Je ne le regardai toujours pas. Je pouvais entendre sa respiration à nouveau, je fermai les yeux afin de me laisser bercer par sa voix.

— Tu prends un maillet, pose la pointe en acier contre la partie de la pierre et frappe. C'est la partie la plus délicate, la plus importante. Ton mouvement doit être à la fois contrôlé et rythmé. La moindre erreur, la moindre inattention de ta part peut alors endommager la pierre.

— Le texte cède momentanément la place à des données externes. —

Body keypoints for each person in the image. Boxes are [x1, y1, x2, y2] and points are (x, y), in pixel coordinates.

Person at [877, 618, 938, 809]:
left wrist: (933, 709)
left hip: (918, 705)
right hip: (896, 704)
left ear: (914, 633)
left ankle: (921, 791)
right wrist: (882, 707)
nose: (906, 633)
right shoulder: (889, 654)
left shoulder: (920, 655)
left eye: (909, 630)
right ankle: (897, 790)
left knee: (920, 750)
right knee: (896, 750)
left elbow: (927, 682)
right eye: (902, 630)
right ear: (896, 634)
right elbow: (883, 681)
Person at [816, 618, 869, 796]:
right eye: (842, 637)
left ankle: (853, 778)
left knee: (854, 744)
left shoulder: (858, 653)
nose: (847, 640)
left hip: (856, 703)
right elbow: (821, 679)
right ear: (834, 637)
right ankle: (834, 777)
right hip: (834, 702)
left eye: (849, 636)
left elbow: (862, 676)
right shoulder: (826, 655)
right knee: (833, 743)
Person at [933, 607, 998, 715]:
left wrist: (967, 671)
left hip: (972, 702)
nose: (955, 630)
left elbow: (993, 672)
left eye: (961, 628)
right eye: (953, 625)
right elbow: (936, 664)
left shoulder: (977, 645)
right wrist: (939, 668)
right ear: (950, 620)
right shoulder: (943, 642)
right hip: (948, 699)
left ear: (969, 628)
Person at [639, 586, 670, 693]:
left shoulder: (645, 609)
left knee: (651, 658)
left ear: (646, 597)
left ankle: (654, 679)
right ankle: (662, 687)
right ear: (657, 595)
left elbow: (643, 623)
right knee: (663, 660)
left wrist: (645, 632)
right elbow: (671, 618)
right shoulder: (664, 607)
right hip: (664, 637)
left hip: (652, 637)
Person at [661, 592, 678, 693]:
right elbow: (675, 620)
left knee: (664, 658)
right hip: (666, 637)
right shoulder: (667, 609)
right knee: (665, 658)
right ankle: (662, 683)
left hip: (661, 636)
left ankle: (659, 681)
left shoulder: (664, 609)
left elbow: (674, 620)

Ce que j'aimais avec la peinture était de lâcher prise, d'avoir la possibilité d'exprimer le feu ardent qui brûlait dans ma poitrine, de laisser mes démons exprimaient leur détresse. Je ne voyais pas comment Nathan pouvait trouver refuge dans un art où le contrôle était essentiel. En quoi était-ce thérapeutique ?

— Ensuite, t'utilises d'autres outils comme un gouge pour ajouter de la texture, mais aussi une râpe ou un rifloir pour améliorer la sculpture et lui donner sa forme finale.

J'essayais d'imaginer Nathan à l'œuvre, seul dans son atelier à confectionner une œuvre d'art, les mains rugueuses.

— Tu finis avec le polissage, pour faire ressortir sa couleur ou ressortir ses détails.

— Qu'est-ce qui te plaît tant dans la sculpture ? Osai-je demander.

Je tournai ma tête pour observer son beau visage. Ses sourcils étaient froncés, il se demandait sûrement s'il pouvait me répondre. Peu importait sa réponse, elle serait personnelle.

— La sculpture me permet de m'immerger dans la nature profonde de mon être tout en gardant le contrôle sur mes émotions.

Eleena avait disparu de l'équation tant il m'émergeait dans sa passion. J'étais subjuguée.

— Pourquoi vouloir garder le contrôle lorsque tu es seul ? Je ne comprends pas... N'est-ce pas le principe de l'art ? Immerger le monde dans ton propre malheur.

Il planta son regard dans le mien.

— Pourquoi vouloir montrer tes faiblesses au monde entier ?

Quoi ?

Faiblesses. Me trouvait-il faible ?

— Je ne suis pas–

— C'est la beauté de l'art, non ? Nous interrompîmes Eleena en passant un bras sous celui de Nathan. Chacun perçoit la chose différemment. Autant les artistes que les amateurs.

Je ne répondis pas. Nathan non plus. Il se contenta de lui sourire.

Je restai devant la statue d'Éros alors que ma sœur et Nathan me laissèrent seule. J'entendais Eleena demander à Nathan des précisions sur ce qu'il venait de m'expliquer plus tôt alors que j'essayais de comprendre son point de vue, en vain.

Abandonnant, je me mis alors à rêvasser en continuant ma visite. Les artistes avaient le monde à leurs pieds. Voilà ce dont j'avais besoin. Je désirais être au bout du monde, et être immortelle.